Dave Bruskas » Preaching Church Leadership Sanctification

The “New You” Trap

Popular culture trends toward the idea that what we do determines who we are. But the Bible teaches something radically different.

The end of one year and the beginning of the next presents a lead pastor with opportunities and challenges.

So much of growing as a Christian is progressively changing to become a person who thinks, feels, and acts like Jesus. At the start of a new year, the good news is that most people are ready to make significant changes in their lives. The bad news is it is very tempting to preach a steady diet of self-help that isn’t actually helpful at all.

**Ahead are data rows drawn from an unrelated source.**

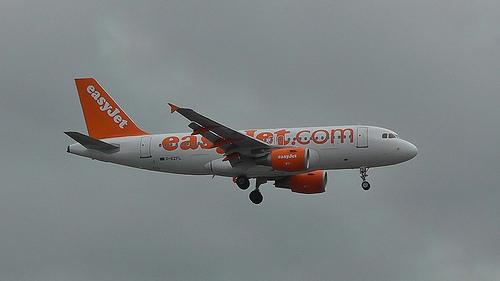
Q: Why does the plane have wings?
A: To fly.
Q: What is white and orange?
A: Plane.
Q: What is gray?
A: Sky.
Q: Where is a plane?
A: In the sky.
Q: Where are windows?
A: On a plane.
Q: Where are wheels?
A: Under the plane.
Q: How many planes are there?
A: One.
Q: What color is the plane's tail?
A: Orange.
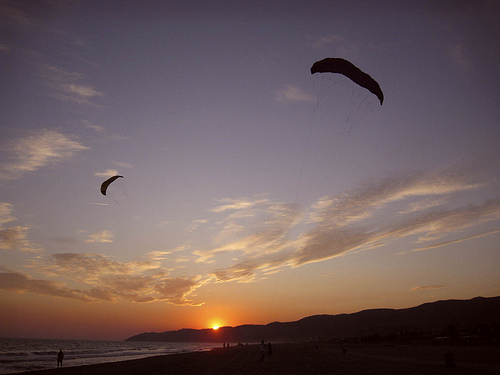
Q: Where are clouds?
A: In the sky.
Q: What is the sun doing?
A: Setting.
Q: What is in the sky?
A: Skydivers.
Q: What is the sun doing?
A: Setting.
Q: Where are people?
A: On the beach.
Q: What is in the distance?
A: Mountains.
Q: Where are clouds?
A: In the sky.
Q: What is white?
A: Clouds.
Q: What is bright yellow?
A: Sun.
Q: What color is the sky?
A: Blue.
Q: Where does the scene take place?
A: At the beach.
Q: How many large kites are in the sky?
A: Two.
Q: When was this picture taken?
A: Sunset.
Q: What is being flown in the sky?
A: Kites.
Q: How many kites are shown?
A: Two.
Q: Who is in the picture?
A: Men and women.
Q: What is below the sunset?
A: Water.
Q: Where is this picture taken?
A: A beach.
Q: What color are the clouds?
A: White.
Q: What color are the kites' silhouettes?
A: Black.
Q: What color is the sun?
A: Gold and orange.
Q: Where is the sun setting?
A: On a mountain.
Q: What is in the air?
A: A black parachute.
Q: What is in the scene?
A: A dark mountain.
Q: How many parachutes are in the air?
A: Two parachutes.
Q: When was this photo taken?
A: Late evening.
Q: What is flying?
A: Kites.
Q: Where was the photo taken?
A: At the beach.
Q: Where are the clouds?
A: In the sky.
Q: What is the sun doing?
A: Setting.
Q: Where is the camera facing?
A: The west.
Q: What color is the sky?
A: Blue.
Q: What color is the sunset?
A: Orange.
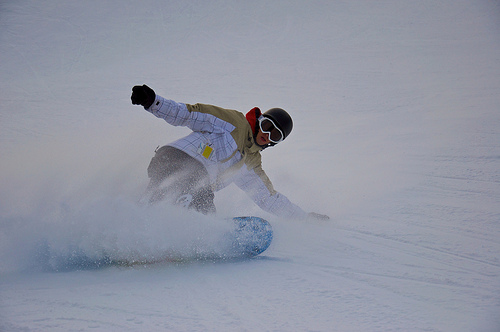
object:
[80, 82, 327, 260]
snowboarder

Preaching personal transformation

There are at least two major schools of thought regarding personal transformation. Popular culture trends toward the idea that what we do determines who we are. If we do enough good things, we become good people. But the Bible teaches something radically different. The Bible teaches us that who we are determines what we do.

It is very tempting to preach a steady diet of self-help that isn’t actually helpful at all.

This is really an important distinction to understand. The path you take in understanding how people change will determine what you preach, and what you preach will determine how and if the people you serve will change.

Personal transformation from the Bible

One of the best-known passages of the Bible about life change for Christians comes from 2 Corinthians 5:17, which says, “Therefore, if anyone is in Christ, he is a new creation. The old has passed away; behold, the new has come.” The essence of change isn’t about the hard work of improving your old self, but in being recreated into an entirely new self by being united with Jesus in faith.

The Bible teaches us that who we are determines what we do.

For a preacher, it is critical to understand exactly how we achieve this new identify. Reading a little further ahead in 2 Corinthians 5, we see the answer in verse 21: “For our sake he made [Jesus] to be sin who knew no sin, so that in him we might become the righteousness of God.”

Personal transformation occurs through faith in the life, death, and resurrection of Jesus. Jesus became our substitute. The sinless One became sin so that you and I who believe in him will have a brand new identity defined by his work, not our own.

52 sermons, but 1 message

Preaching Christ crucified is exactly how we preach towards true transformation. As the cross of Jesus becomes the main point of every sermon, those who believe are brought into the reality of life as a new creation. And from that new identity, activity flows.

A great sermon series is packed full of action items for the listener to take and follow. But those actions don’t form a new identity. They flow from it.

You have been changed by Jesus! And by faith, you are now free to live it all out.